Portage Creek is a census-designated place (CDP) in Dillingham Census Area, Alaska, United States. As of the 2020 census, Portage Creek had a population of 4.

==Geography==
The Portage Creek CDP is located at (58.906088, -157.716758), at the confluence of Portage Creek with the Nushagak River.

According to the United States Census Bureau, the CDP has a total area of 33.3 km2, all of it land.

==Demographics==

Portage Creek first appeared on the 1980 U.S. Census as a census-designated place (CDP). In 1990, it lost that designation and was reclassified as an unincorporated Alaskan Native Village Statistical Area (ANVSA). In 2000, it regained its status as a census-designated place (CDP).

As of the census of 2000, there were 36 people, 7 households, and 4 families residing in the CDP. The population density was 2.7 /sqmi. There were 22 housing units at an average density of 1.7 /sqmi. The racial makeup of the CDP was 13.89% White and 86.11% Native American.

There were 7 households, out of which 57.1% had children under the age of 18 living with them, 71.4% were married couples living together, and 28.6% were non-families. 28.6% of all households were made up of individuals, and none had someone living alone who was 65 years of age or older. The average household size was 5.14 and the average family size was 6.60.

In the CDP, the population was spread out, with 52.8% under the age of 18, 11.1% from 18 to 24, 25.0% from 25 to 44, 5.6% from 45 to 64, and 5.6% who were 65 years of age or older. The median age was 14 years. For every 100 females, there were 111.8 males. For every 100 females age 18 and over, there were 88.9 males.

The median income for a household in the CDP was $41,250, and the median income for a family was $41,250. Males had a median income of $0 versus $16,250 for females. The per capita income for the CDP was $8,010. There were no families and none of the population living below the poverty line, including no under eighteens and none of those over 64.
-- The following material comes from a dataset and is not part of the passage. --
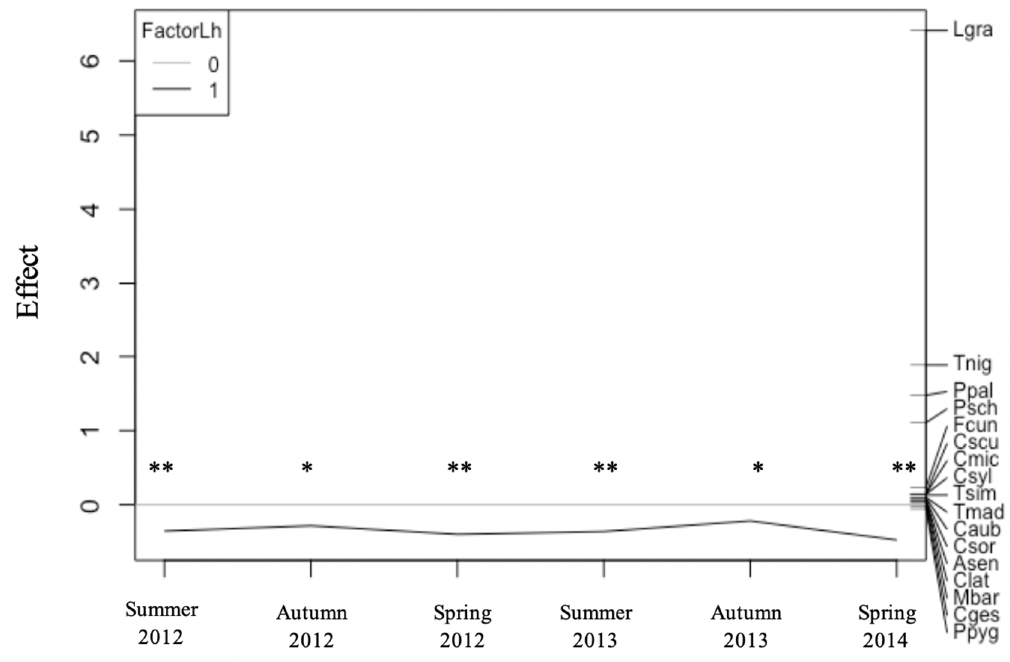
Figure 5. Principal response curves (PRC) representing the effects of the invasion by the Argentine ant on native ants foraging on citrus tree canopy. The left y axis represents deviances from the control (uninvaded orchards). Significant deviances based on Monte Carlo permutation tests are marked with one ( p < 0.05) or two asterisks ( p < 0.001). The right side of the figure represents ant species weight, accounting for the deviances of the PRC. The first axis explains 96% of the variance of species–environment. Legend: 0—native ant community (gray reference line); 1—ant community a ff ected by the Argentine ant invasion (black line); Lgra— Lasius grandis , Tnig— Tapinoma nigerrimum , Ppal— Pheidole pallidula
As of November 2013 there were only 2 year-round residents of Portage Creek.

Historical population
| Census | Pop. | Note | %± |
| 1980 | 48 |  | — |
| 1990 | 5 |  | −89.6% |
| 2000 | 36 |  | 620.0% |
| 2010 | 2 |  | −94.4% |
| 2020 | 4 |  | 100.0% |
U.S. Decennial Census

==Education==
It was previously served by the Portage Creek School, operated by the Southwest Region School District.